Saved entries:
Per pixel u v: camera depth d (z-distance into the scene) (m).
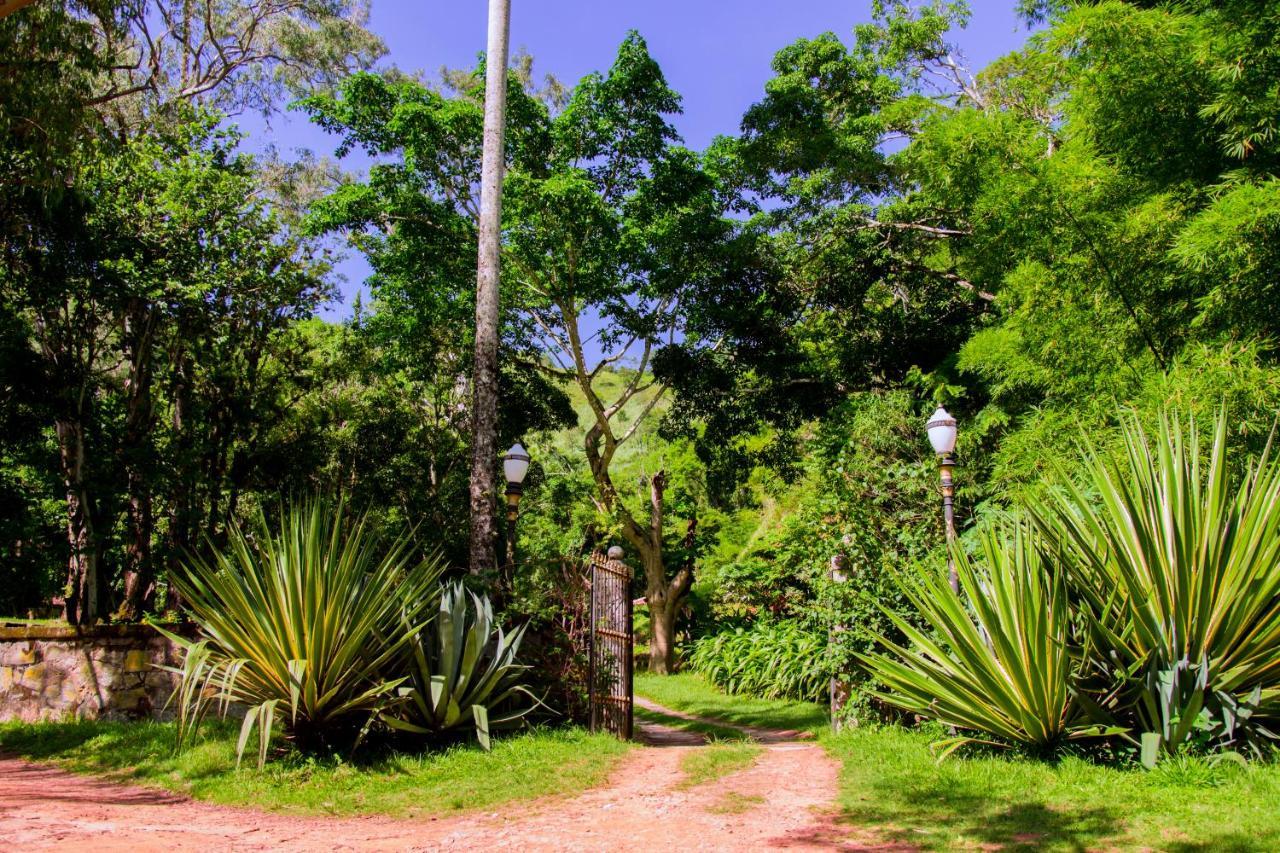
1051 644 5.62
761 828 4.88
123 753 7.95
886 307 20.53
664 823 5.07
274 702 6.63
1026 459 9.34
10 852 4.05
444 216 15.72
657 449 28.34
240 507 14.02
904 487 8.66
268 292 12.47
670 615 22.34
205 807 5.93
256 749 7.05
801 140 18.22
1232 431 7.25
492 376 9.89
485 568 9.33
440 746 7.32
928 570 8.13
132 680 10.15
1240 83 7.86
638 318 18.02
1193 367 7.52
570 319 17.38
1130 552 5.94
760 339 18.97
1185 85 8.31
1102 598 6.00
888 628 8.31
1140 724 5.75
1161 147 8.80
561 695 8.97
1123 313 8.63
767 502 30.94
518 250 15.63
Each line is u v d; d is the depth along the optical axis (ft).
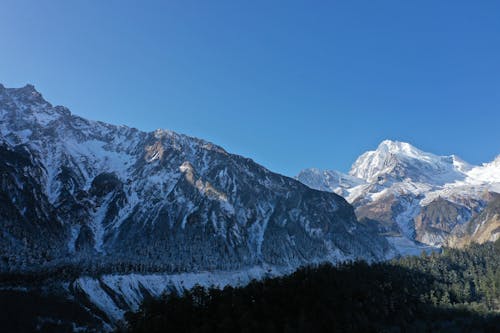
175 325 556.92
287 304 612.29
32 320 654.53
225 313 573.74
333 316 581.12
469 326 627.05
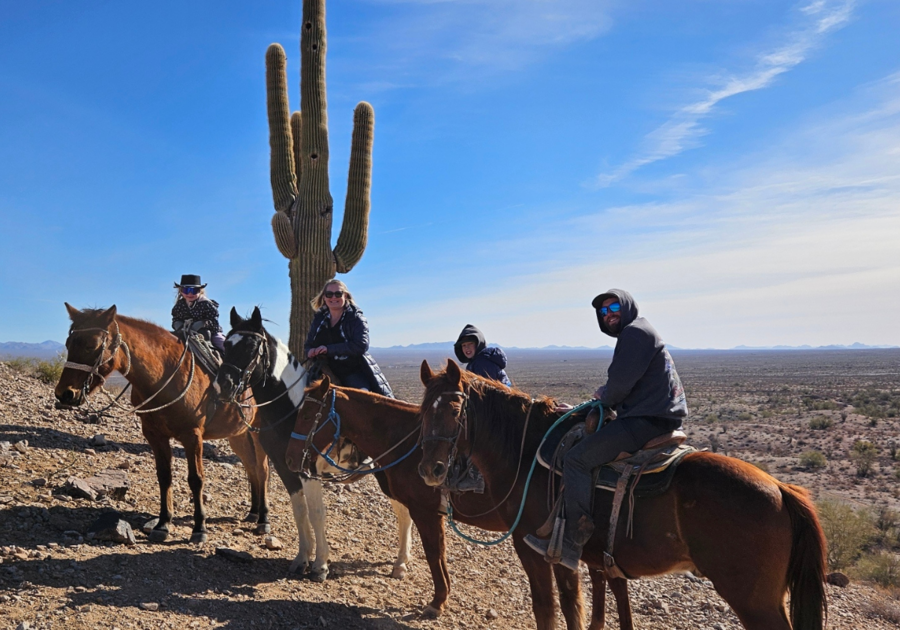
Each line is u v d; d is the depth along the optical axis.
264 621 5.05
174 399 6.53
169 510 6.64
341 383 6.84
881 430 37.06
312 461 5.96
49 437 8.95
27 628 4.29
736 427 39.69
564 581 4.46
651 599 6.77
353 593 5.95
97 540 6.05
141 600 4.99
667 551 4.03
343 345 6.62
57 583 5.07
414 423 5.73
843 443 32.03
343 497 9.21
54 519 6.35
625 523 4.10
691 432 36.91
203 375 6.97
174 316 7.67
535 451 4.74
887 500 19.69
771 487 3.85
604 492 4.24
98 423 10.45
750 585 3.75
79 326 6.16
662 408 4.24
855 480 22.83
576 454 4.27
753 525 3.73
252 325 6.31
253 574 6.01
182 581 5.52
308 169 11.69
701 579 7.54
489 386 4.95
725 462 4.00
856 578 10.77
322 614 5.37
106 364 6.18
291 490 6.31
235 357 6.12
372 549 7.48
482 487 5.27
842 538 12.24
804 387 83.19
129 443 9.73
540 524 4.57
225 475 9.34
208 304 7.72
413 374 125.31
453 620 5.68
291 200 12.07
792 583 3.78
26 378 13.72
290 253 11.62
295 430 5.83
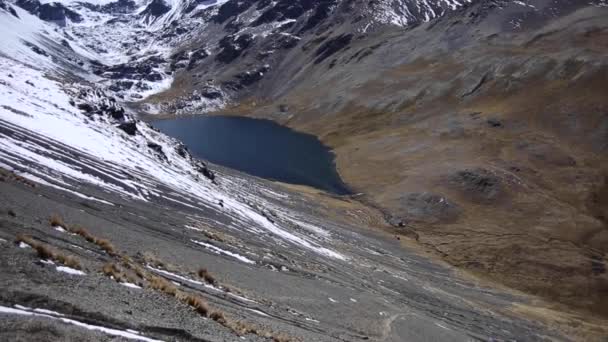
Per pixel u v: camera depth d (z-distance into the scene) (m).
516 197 111.31
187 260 25.11
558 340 51.59
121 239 23.38
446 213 107.38
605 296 74.88
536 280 79.19
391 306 38.72
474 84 183.50
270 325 19.94
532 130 143.25
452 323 42.78
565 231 97.38
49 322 10.68
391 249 81.38
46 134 42.91
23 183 26.27
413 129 167.25
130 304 14.10
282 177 136.75
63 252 16.44
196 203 47.50
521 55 185.25
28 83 64.38
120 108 71.62
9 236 15.65
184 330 13.42
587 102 146.62
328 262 50.84
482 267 83.75
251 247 39.59
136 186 41.88
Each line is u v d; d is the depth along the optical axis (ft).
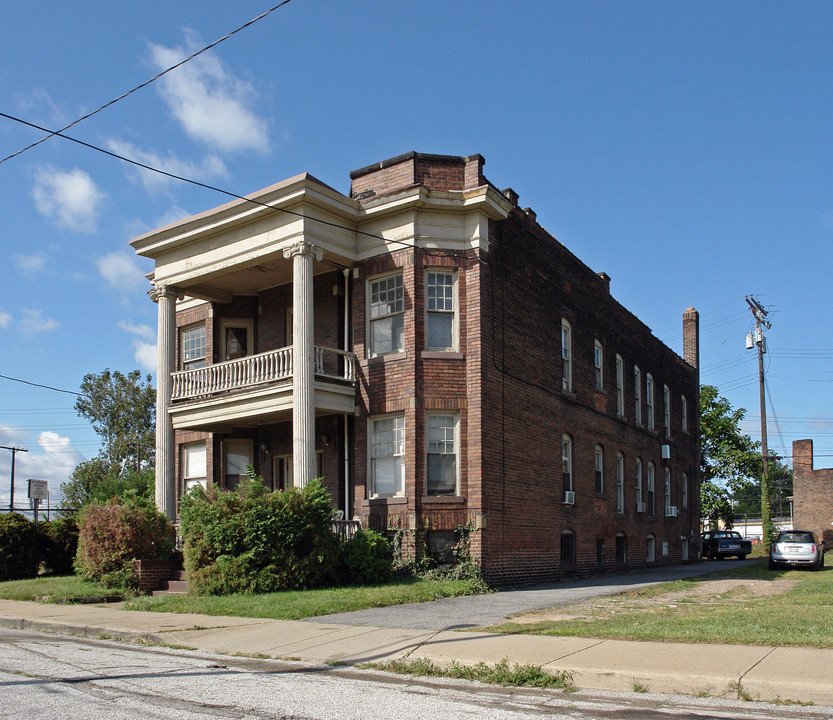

▸ **What you will do**: Set the pictures aside and reproduce the data above exactly.

▸ **Solved exercise**:
Per pixel u v: camera depth d (z-distance into the scene) (m).
1051 644 5.62
761 828 4.88
123 753 7.95
886 307 20.53
664 823 5.07
274 702 6.63
1026 459 9.34
10 852 4.05
444 216 15.72
657 449 28.34
240 507 14.02
904 487 8.66
268 292 12.47
670 615 22.34
205 807 5.93
256 749 7.05
801 140 18.22
1232 431 7.25
492 376 9.89
485 568 9.33
440 746 7.32
928 570 8.13
132 680 10.15
1240 83 7.86
638 318 18.02
1193 367 7.52
570 319 17.38
1130 552 5.94
760 339 18.97
1185 85 8.31
1102 598 6.00
888 628 8.31
1140 724 5.75
1161 147 8.80
561 695 8.97
1123 313 8.63
767 502 30.94
518 250 15.63
Each line is u v d; d is the depth along the optical axis (ft).
175 325 556.92
287 304 612.29
32 320 654.53
225 313 573.74
333 316 581.12
469 326 627.05
Each line is u v d; d is the depth along the optical axis.
264 621 5.05
174 399 6.53
169 510 6.64
341 383 6.84
881 430 37.06
312 461 5.96
49 437 8.95
27 628 4.29
736 427 39.69
564 581 4.46
651 599 6.77
353 593 5.95
97 540 6.05
141 600 4.99
667 551 4.03
343 345 6.62
57 583 5.07
414 423 5.73
843 443 32.03
343 497 9.21
54 519 6.35
625 523 4.10
691 432 36.91
203 375 6.97
174 316 7.67
535 451 4.74
887 500 19.69
771 487 3.85
604 492 4.24
98 423 10.45
750 585 3.75
79 326 6.16
662 408 4.24
855 480 22.83
576 454 4.27
753 525 3.73
252 325 6.31
253 574 6.01
182 581 5.52
308 169 11.69
701 579 7.54
489 386 4.95
725 462 4.00
856 578 10.77
322 614 5.37
106 364 6.18
291 490 6.31
235 357 6.12
372 549 7.48
482 487 5.27
842 538 12.24
804 387 83.19
129 443 9.73
540 524 4.57
225 475 9.34
208 304 7.72
413 374 125.31
453 620 5.68
291 200 12.07
792 583 3.78
26 378 13.72
290 253 11.62
295 430 5.83
Per pixel u v: camera depth d (z-distance into the scene) (m).
516 197 111.31
187 260 25.11
558 340 51.59
121 239 23.38
446 213 107.38
605 296 74.88
536 280 79.19
391 306 38.72
474 84 183.50
270 325 19.94
532 130 143.25
452 323 42.78
565 231 97.38
49 322 10.68
391 249 81.38
46 134 42.91
23 183 26.27
413 129 167.25
130 304 14.10
282 177 136.75
63 252 16.44
196 203 47.50
521 55 185.25
28 83 64.38
120 108 71.62
9 236 15.65
184 330 13.42
587 102 146.62
328 262 50.84
482 267 83.75
251 247 39.59
136 186 41.88
Each line is u v d; d is the depth along the optical axis (ft).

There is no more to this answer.